壁を通り越せなかった俺の体はどうなっているのか。
壁を通り越した俺の体はどうなっているのか。
俺の上半身は壁と融合しているのではないか。
俺の上半身と下半身はもはや結合していないのではないか。
時間の流れるあの場所に帰った瞬間、俺の体の断面部から体組織が流れ出すのではないのか。
時間の流れるあの場所に帰った瞬間、俺はどうやって酸素を取り入れたらいいんだ。
…あの瞬間のあの場所に戻ることに躊躇する俺がいる。
どこにも、俺が以前と変わらぬ俺に戻れるという確証がない。
そりゃ、無事に帰れる可能性はゼロじゃない。
けれど、無事に帰れない可能性だってゼロじゃないんだ。
…もし仮に、無事に帰れたとしても。
ここで得た知識と常識に慣れた俺が、元の次元で…以前のように生きて行けるのか、わからない。
コネクトしてくる意識体と共に、俺のおかしな持論を展開し、討論した結果、やけに偏ったものの考え方をするようになった気がする。
完全に、この次元の常識に引っ張られていると、薄々ではあるが、自覚しているのだ。
意識体が勝手に俺にコネクトすることで、互いに情報を得ることとなった。
互いに、完全に理解はできていない部分はあるものの、理解できる部分がゼロかというと、そういうわけではない。

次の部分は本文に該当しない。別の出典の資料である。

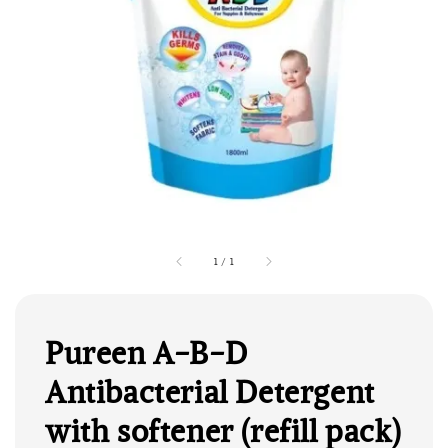
1
/
1
Pureen A-B-D
Antibacterial Detergent
with softener (refill pack)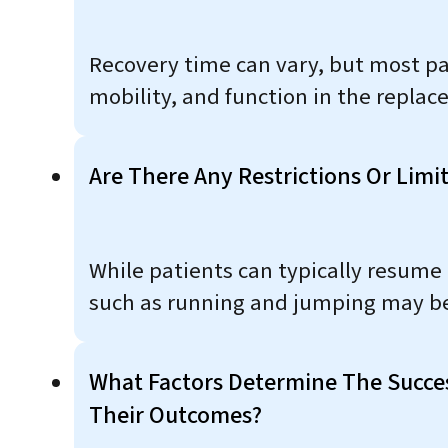
Recovery time can vary, but most pa
mobility, and function in the replac
Are There Any Restrictions Or Limi
While patients can typically resume 
such as running and jumping may be
What Factors Determine The Succe
Their Outcomes?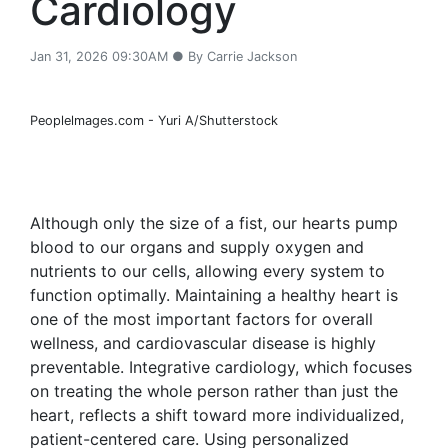
Cardiology
Jan 31, 2026 09:30AM ● By Carrie Jackson
Peoplelmages.com - Yuri A/Shutterstock
Although only the size of a fist, our hearts pump
blood to our organs and supply oxygen and
nutrients to our cells, allowing every system to
function optimally. Maintaining a healthy heart is
one of the most important factors for overall
wellness, and cardiovascular disease is highly
preventable. Integrative cardiology, which focuses
on treating the whole person rather than just the
heart, reflects a shift toward more individualized,
patient-centered care. Using personalized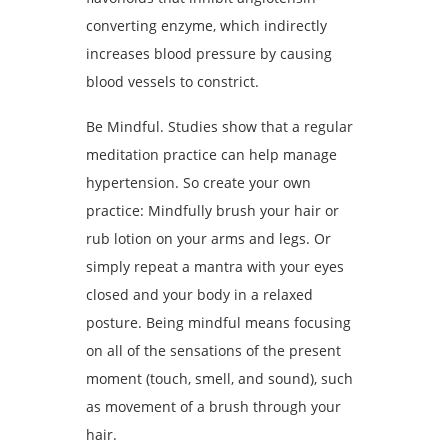
converting enzyme, which indirectly
increases blood pressure by causing
blood vessels to constrict.
Be Mindful. Studies show that a regular
meditation practice can help manage
hypertension. So create your own
practice: Mindfully brush your hair or
rub lotion on your arms and legs. Or
simply repeat a mantra with your eyes
closed and your body in a relaxed
posture. Being mindful means focusing
on all of the sensations of the present
moment (touch, smell, and sound), such
as movement of a brush through your
hair.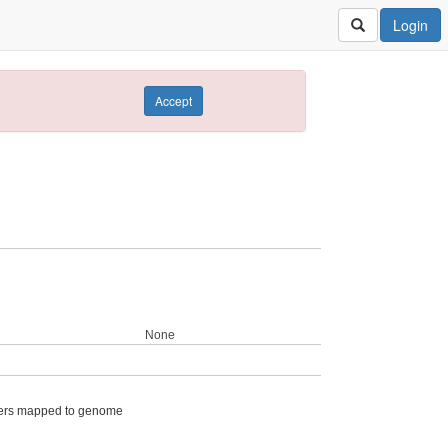
Login
Accept
None
ers mapped to genome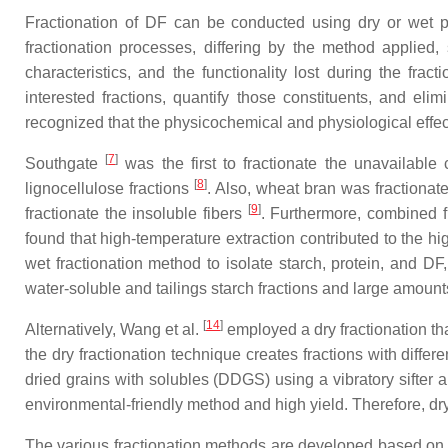
Fractionation of DF can be conducted using dry or wet pr
fractionation processes, differing by the method applied,
characteristics, and the functionality lost during the fra
interested fractions, quantify those constituents, and eli
recognized that the physicochemical and physiological effect
[
7
]
Southgate
was the first to fractionate the unavailable 
[
8
]
lignocellulose fractions
. Also, wheat bran was fractionat
[
9
]
fractionate the insoluble fibers
. Furthermore, combined fr
found that high-temperature extraction contributed to the h
wet fractionation method to isolate starch, protein, and 
water-soluble and tailings starch fractions and large amount
[
14
]
Alternatively, Wang et al.
employed a dry fractionation tha
the dry fractionation technique creates fractions with differe
dried grains with solubles (DDGS) using a vibratory sifter a
environmental-friendly method and high yield. Therefore, dr
The various fractionation methods are developed based on t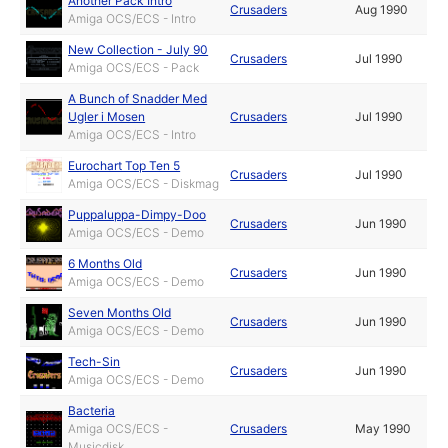
Another Pack Intro
Crusaders
Aug 1990
Amiga OCS/ECS - Intro
New Collection - July 90
Crusaders
Jul 1990
Amiga OCS/ECS - Pack
A Bunch of Snadder Med
Ugler i Mosen
Crusaders
Jul 1990
Amiga OCS/ECS - Intro
Eurochart Top Ten 5
Crusaders
Jul 1990
Amiga OCS/ECS - Diskmag
Puppaluppa-Dimpy-Doo
Crusaders
Jun 1990
Amiga OCS/ECS - Demo
6 Months Old
Crusaders
Jun 1990
Amiga OCS/ECS - Demo
Seven Months Old
Crusaders
Jun 1990
Amiga OCS/ECS - Demo
Tech-Sin
Crusaders
Jun 1990
Amiga OCS/ECS - Demo
Bacteria
Amiga OCS/ECS -
Crusaders
May 1990
Musicdisk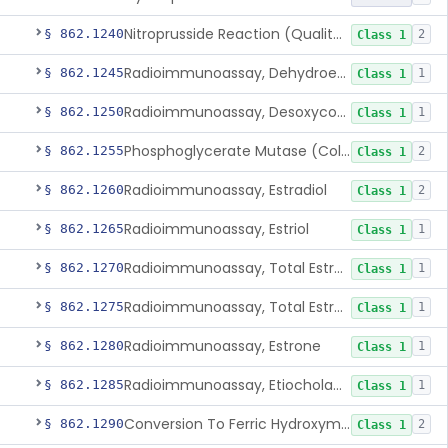
Nitroprusside Reaction (Qualitative, Urine), Cystine
§ 862.1240
2
Class 1
Radioimmunoassay, Dehydroepiandrosterone (Free And Sulfate)
§ 862.1245
1
Class 1
Radioimmunoassay, Desoxycorticosterone
§ 862.1250
1
Class 1
Phosphoglycerate Mutase (Colorimetric), 2,3-Diphosphoglyceric Acid
§ 862.1255
2
Class 1
Radioimmunoassay, Estradiol
§ 862.1260
2
Class 1
Radioimmunoassay, Estriol
§ 862.1265
1
Class 1
Radioimmunoassay, Total Estrogens In Pregnancy
§ 862.1270
1
Class 1
Radioimmunoassay, Total Estrogens, Nonpregnancy
§ 862.1275
1
Class 1
Radioimmunoassay, Estrone
§ 862.1280
1
Class 1
Radioimmunoassay, Etiocholanolone
§ 862.1285
1
Class 1
Conversion To Ferric Hydroxymates (Colorimetric), Fatty Acids
§ 862.1290
2
Class 1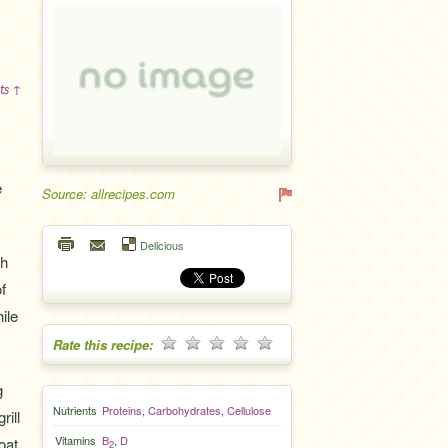
ts ↑
e
Source: allrecipes.com
Delicious
gh
f
ile
Rate this recipe:
g
Nutrients
Proteins
,
Carbohydrates
,
Cellulose
rill
Vitamins
B
,
D
oat.
2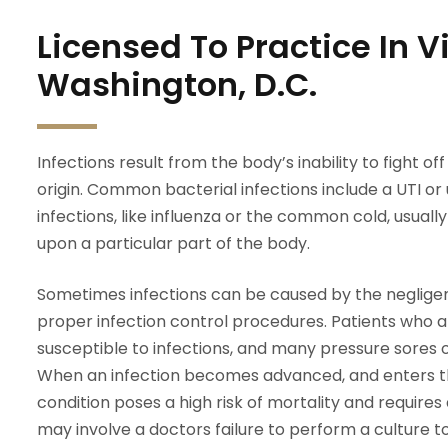
Licensed To Practice In 
Washington, D.C.
Infections result from the body’s inability to fight o
origin. Common bacterial infections include a UTI or ur
infections, like influenza or the common cold, usually 
upon a particular part of the body.
Sometimes infections can be caused by the negligen
proper infection control procedures. Patients who 
susceptible to infections, and many pressure sores 
When an infection becomes advanced, and enters th
condition poses a high risk of mortality and require
may involve a doctors failure to perform a culture to 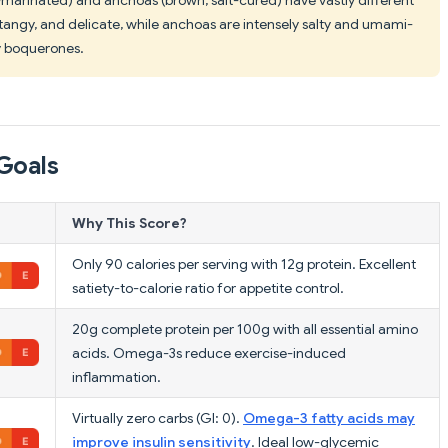
, tangy, and delicate, while anchoas are intensely salty and umami-
y boquerones.
Goals
Why This Score?
Only 90 calories per serving with 12g protein. Excellent
satiety-to-calorie ratio for appetite control.
20g complete protein per 100g with all essential amino
acids. Omega-3s reduce exercise-induced
inflammation.
Virtually zero carbs (GI: 0).
Omega-3 fatty acids may
improve insulin sensitivity
. Ideal low-glycemic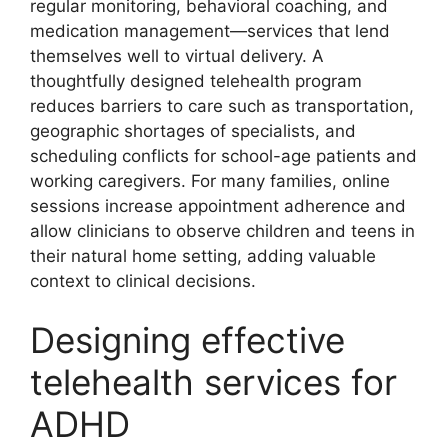
regular monitoring, behavioral coaching, and
medication management—services that lend
themselves well to virtual delivery. A
thoughtfully designed telehealth program
reduces barriers to care such as transportation,
geographic shortages of specialists, and
scheduling conflicts for school-age patients and
working caregivers. For many families, online
sessions increase appointment adherence and
allow clinicians to observe children and teens in
their natural home setting, adding valuable
context to clinical decisions.
Designing effective
telehealth services for
ADHD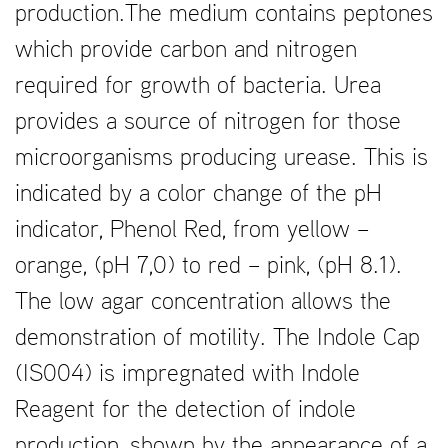
production.The medium contains peptones
which provide carbon and nitrogen
required for growth of bacteria. Urea
provides a source of nitrogen for those
microorganisms producing urease. This is
indicated by a color change of the pH
indicator, Phenol Red, from yellow –
orange, (pH 7,0) to red – pink, (pH 8.1).
The low agar concentration allows the
demonstration of motility. The Indole Cap
(IS004) is impregnated with Indole
Reagent for the detection of indole
production, shown by the appearance of a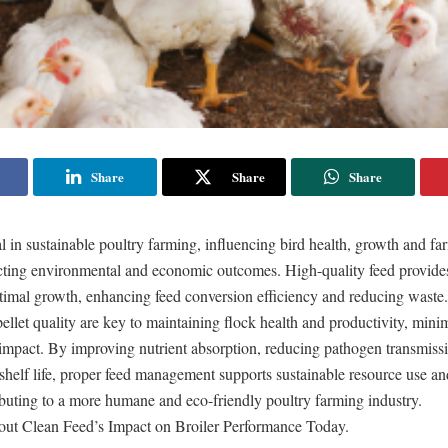
Share
Share
Share
al in sustainable poultry farming, influencing bird health, growth and fa
ecting environmental and economic outcomes. High-quality feed provide
ptimal growth, enhancing feed conversion efficiency and reducing waste.
pellet quality are key to maintaining flock health and productivity, mini
impact. By improving nutrient absorption, reducing pathogen transmiss
 shelf life, proper feed management supports sustainable resource use 
ributing to a more humane and eco-friendly poultry farming industry.
ut Clean Feed’s Impact on Broiler Performance Today.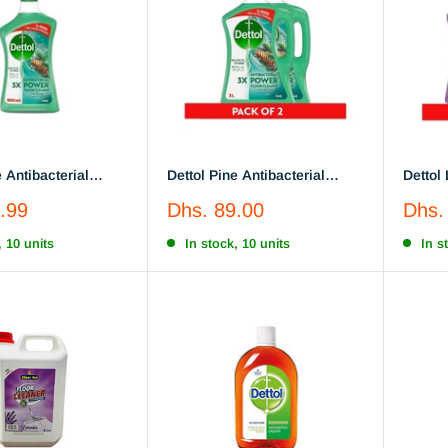
e Antibacterial
Dettol Pine Antibacterial
Dettol
or Cleaner 900 ML
Power Floor Cleaner , 3L x 2
Power 
Sale
Sale
.99
Dhs. 89.00
Dhs.
price
price
, 10 units
In stock, 10 units
In s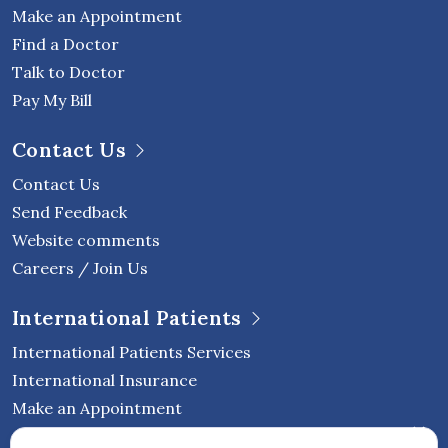
Make an Appointment
Find a Doctor
Talk to Doctor
Pay My Bill
Contact Us
Contact Us
Send Feedback
Website comments
Careers / Join Us
International Patients
International Patients Services
International Insurance
Make an Appointment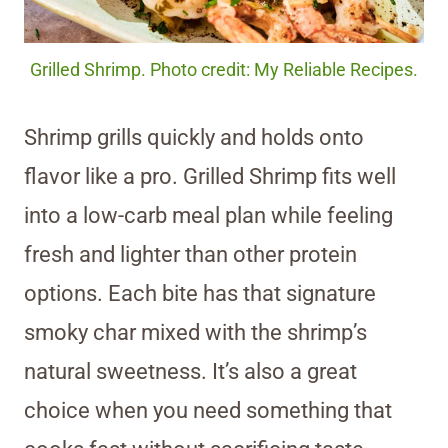
Grilled Shrimp. Photo credit: My Reliable Recipes.
Shrimp grills quickly and holds onto
flavor like a pro. Grilled Shrimp fits well
into a low-carb meal plan while feeling
fresh and lighter than other protein
options. Each bite has that signature
smoky char mixed with the shrimp’s
natural sweetness. It’s also a great
choice when you need something that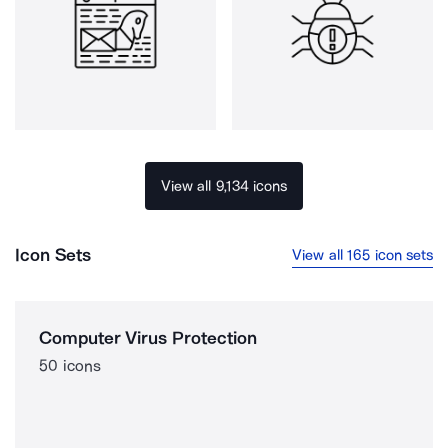
View all 9,134 icons
Icon Sets
View all 165 icon sets
Computer Virus Protection
50 icons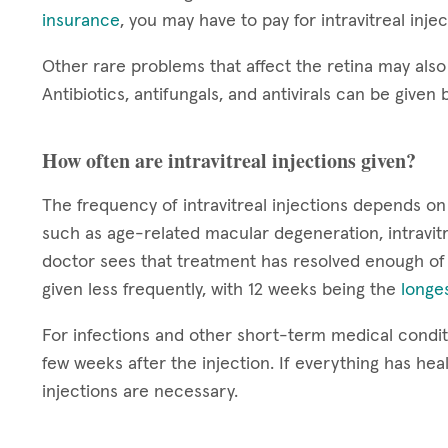
insurance
, you may have to pay for intravitreal inje
Other rare problems that affect the retina may also 
Antibiotics, antifungals, and antivirals can be given b
How often are intravitreal injections given?
The frequency of intravitreal injections depends on
such as age-related macular degeneration, intravitr
doctor sees that treatment has resolved enough of
given less frequently, with 12 weeks being the
longes
For infections and other short-term medical conditi
few weeks after the injection. If everything has hea
injections are necessary.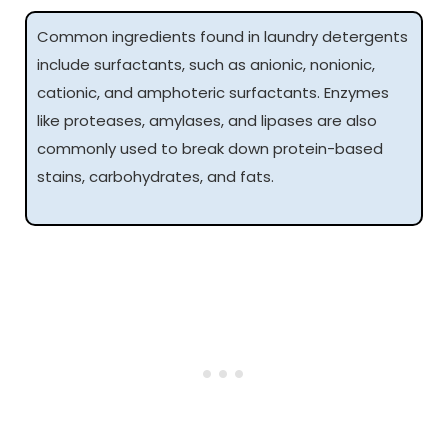
Common ingredients found in laundry detergents
include surfactants, such as anionic, nonionic,
cationic, and amphoteric surfactants. Enzymes
like proteases, amylases, and lipases are also
commonly used to break down protein-based
stains, carbohydrates, and fats.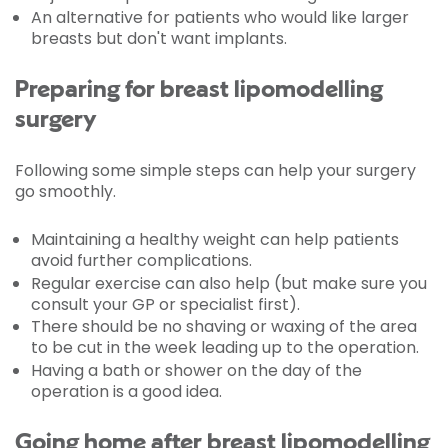
An alternative for patients who would like larger
breasts but don't want implants.
Preparing for breast lipomodelling
surgery
Following some simple steps can help your surgery
go smoothly.
Maintaining a healthy weight can help patients
avoid further complications.
Regular exercise can also help (but make sure you
consult your GP or specialist first).
There should be no shaving or waxing of the area
to be cut in the week leading up to the operation.
Having a bath or shower on the day of the
operation is a good idea.
Going home after breast lipomodelling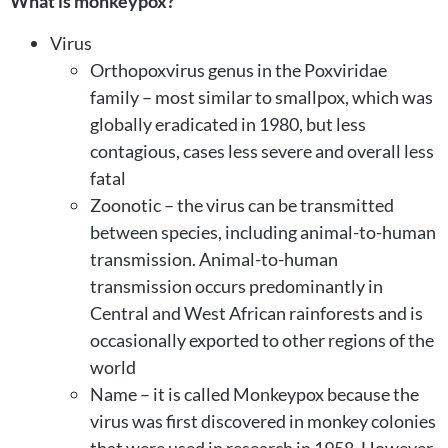
What is monkeypox?
Virus
Orthopoxvirus genus in the Poxviridae
family – most similar to smallpox, which was
globally eradicated in 1980, but less
contagious, cases less severe and overall less
fatal
Zoonotic – the virus can be transmitted
between species, including animal-to-human
transmission. Animal-to-human
transmission occurs predominantly in
Central and West African rainforests and is
occasionally exported to other regions of the
world
Name – it is called Monkeypox because the
virus was first discovered in monkey colonies
that were used in research in 1958. However,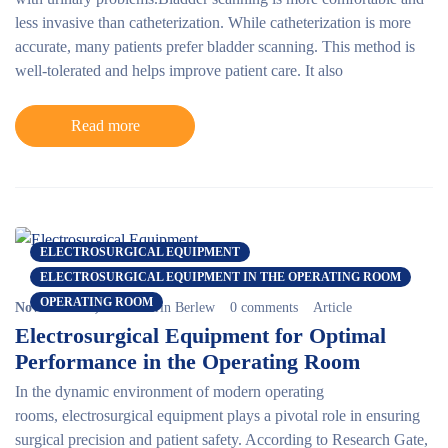
less invasive than catheterization. While catheterization is more
accurate, many patients prefer bladder scanning. This method is
well-tolerated and helps improve patient care. It also
Read more
ELECTROSURGICAL EQUIPMENT
ELECTROSURGICAL EQUIPMENT IN THE OPERATING ROOM
OPERATING ROOM
November 15, 2024
Erin Berlew
0 comments
Article
Electrosurgical Equipment for Optimal
Performance in the Operating Room
In the dynamic environment of modern operating
rooms,
electrosurgical equipment
plays a pivotal role in ensuring
surgical precision and patient safety. According to Research Gate,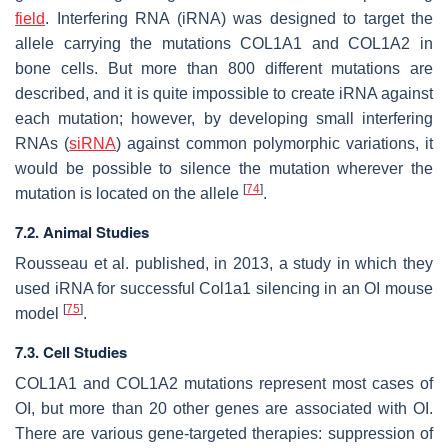
field
. Interfering RNA (iRNA) was designed to target the
allele carrying the mutations
COL1A1
and
COL1A2
in
bone cells. But more than 800 different mutations are
described, and it is quite impossible to create iRNA against
each mutation; however, by developing small interfering
RNAs (
siRNA
) against common polymorphic variations, it
would be possible to silence the mutation wherever the
[
74
]
mutation is located on the allele
.
7.2. Animal Studies
Rousseau et al. published, in 2013, a study in which they
used iRNA for successful
Col1a1
silencing in an OI mouse
[
75
]
model
.
7.3. Cell Studies
COL1A1
and
COL1A2
mutations represent most cases of
OI, but more than 20 other genes are associated with OI.
There are various gene-targeted therapies: suppression of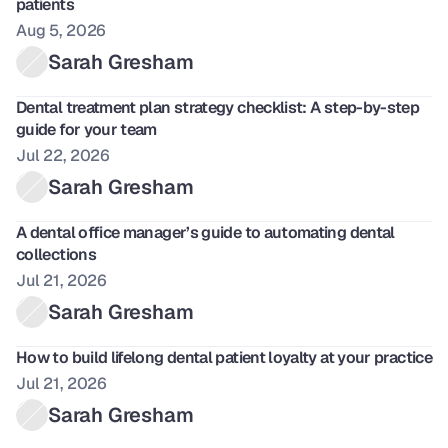
patients
Aug 5, 2026
Sarah Gresham
Dental treatment plan strategy checklist: A step-by-step 
guide for your team 
Jul 22, 2026
Sarah Gresham
A dental office manager’s guide to automating dental 
collections
Jul 21, 2026
Sarah Gresham
How to build lifelong dental patient loyalty at your practice
Jul 21, 2026
Sarah Gresham 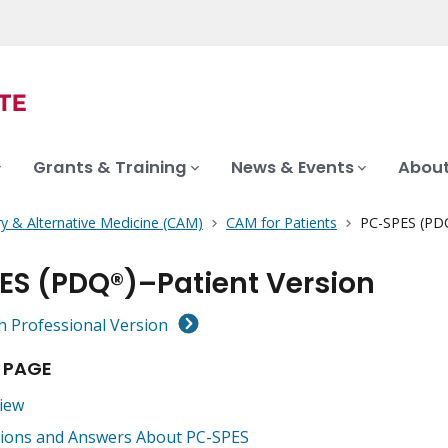
Grants & Training
News & Events
About
 & Alternative Medicine (CAM)
CAM for Patients
PC-SPES (PDQ
ES (PDQ®)–Patient Version
h Professional Version
 PAGE
iew
ions and Answers About PC-SPES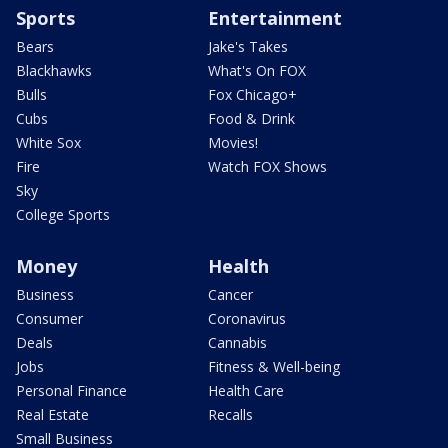
Sports
Entertainment
Bears
Jake's Takes
Blackhawks
What's On FOX
Bulls
Fox Chicago+
Cubs
Food & Drink
White Sox
Movies!
Fire
Watch FOX Shows
Sky
College Sports
Money
Health
Business
Cancer
Consumer
Coronavirus
Deals
Cannabis
Jobs
Fitness & Well-being
Personal Finance
Health Care
Real Estate
Recalls
Small Business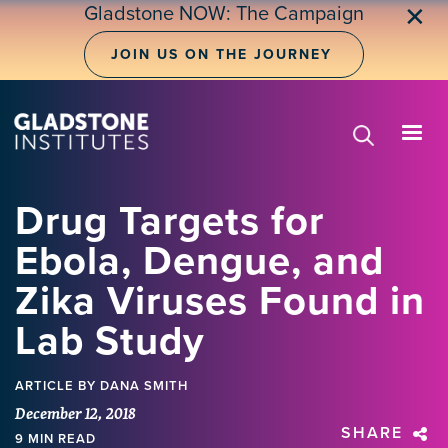
Skip
Gladstone NOW: The Campaign
✕
to
main
JOIN US ON THE JOURNEY
content
Drug Targets for
Ebola, Dengue, and
Zika Viruses Found in
Lab Study
ARTICLE
BY DANA SMITH
December 12, 2018
SHARE
9 MIN READ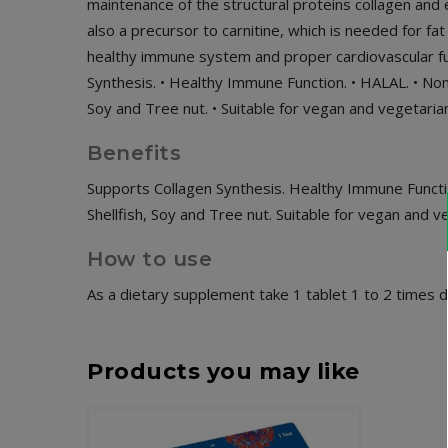
maintenance of the structural proteins collagen and e
also a precursor to carnitine, which is needed for fa
healthy immune system and proper cardiovascular func
Synthesis. • Healthy Immune Function. • HALAL. • Non-
Soy and Tree nut. • Suitable for vegan and vegetaria
Benefits
Supports Collagen Synthesis. Healthy Immune Functi
Shellfish, Soy and Tree nut. Suitable for vegan and v
How to use
As a dietary supplement take 1 tablet 1 to 2 times da
Products you may like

理解できる部分は確かにあり、理解できない部分も確かにあるのだ。
中途半端な状態の俺を、この次元は…受け入れてくれているのかといえば、おそらく…答えは否。
俺がこのままここに居ることを、拒否もしなければ受け入れもしない、淡々とした…感情とはまた違う、ただの情報交換の機会としてのみ、存在を容認しているように思う。
…俺はトンネル効果に囚われて、壁を通り抜けようと試みて、壁を突き抜けることなく次元をこえて入り込むことになってしまったわけだが。
俺の意識にコネクトした意識体が言う…というか伝えるには、俺はトンネル効果とは違う確率を引き当てたのではないか、という事らしい。
壁を突き抜ける確立と、壁を突き抜けることなく途中で引っかかる確率は、違うものであるという。
…確かに、指摘されてみればその通りだ。
俺は、壁を通り抜けることができなかったのだから。
俺が壁を通り抜けていたら、きっと俺はこの次元には…めり込まなかったはずだ。
次元の壁を越える確率がゼロではなかった…確固たる証拠が俺なのだ。
…俺はトンネル効果を超えた確率に遭遇しているのかと、少々鼻が高くなりかけたのだが。
高次元では、確率という考え方はしないらしい。
有るか、無いか。
数字という概念が、確率という概念が、薄いようだ。
数は便利だが、必要ではない。
数字…数値を存在させるための可能性を確率としてあらわすことの意味が理解しにくいらしい。
確率という考え方こそが非常に興味深いのだと伝えてきた。
だからこそ、確率という考え方を使ってみたいと考え…結果として、先のトンネル効果と壁に引っかかる確率の違いについて指摘したというわけだ。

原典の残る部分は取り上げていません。